BRIEF :: Omitting all pictures, retype the entries below exactly as given.

(Rendered page images)
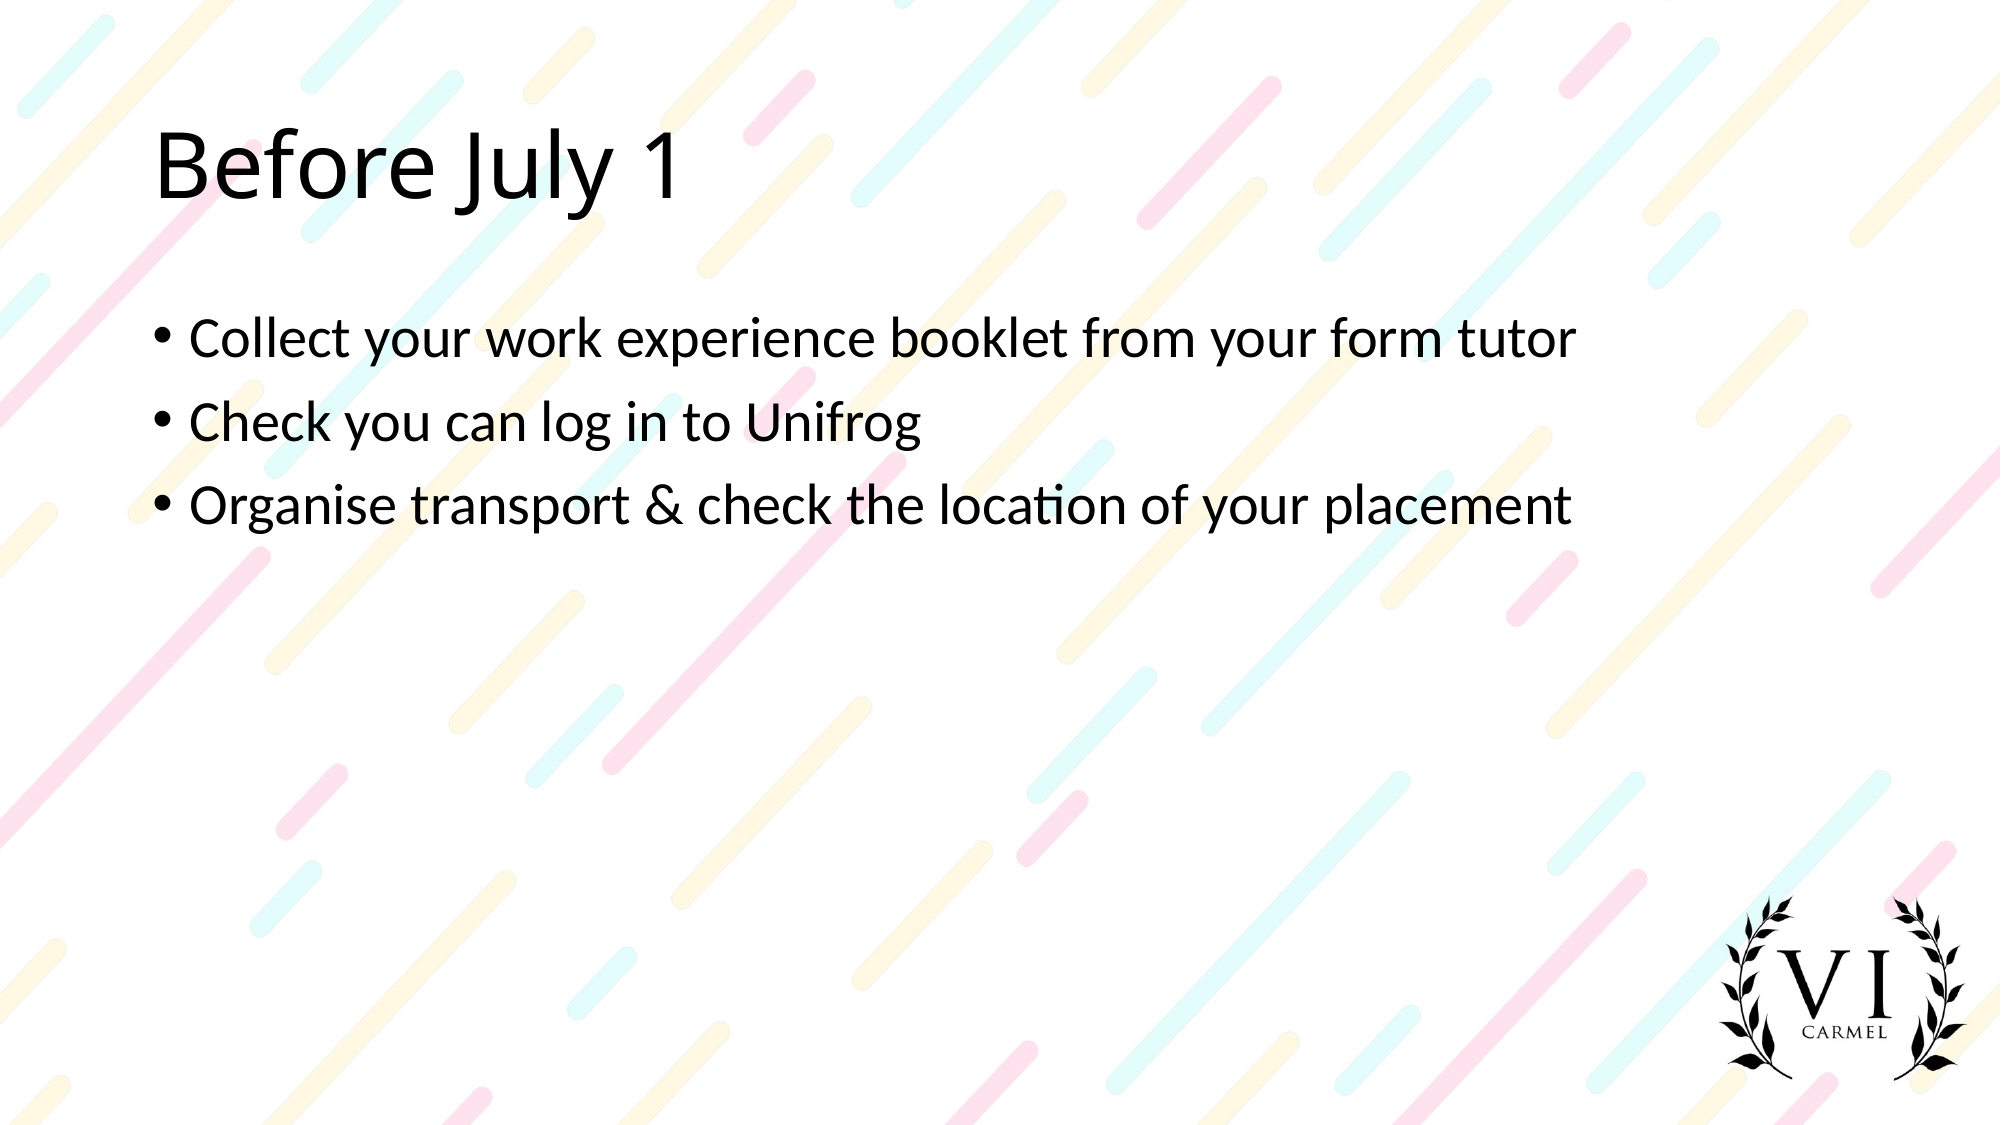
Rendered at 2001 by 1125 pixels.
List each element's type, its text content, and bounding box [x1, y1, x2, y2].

list Collect your work experience booklet from your form tutor Check you can log in to Unifrog Organise transport & check the location of your placement [137, 299, 1863, 1014]
picture [0, 0, 2000, 1125]
title Before July 1 [137, 59, 1863, 278]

ANSWER SECTION ::
Rendered at 2001 by 1125 pixels.
List each element's type, its text content, and bounding box [x1, y1, x2, y2].

list Collect your work experience booklet from your form tutor Check you can log in to Unifrog Organise transport & check the location of your placement [137, 299, 1863, 1014]
picture [0, 0, 2000, 1125]
title Before July 1 [137, 59, 1863, 278]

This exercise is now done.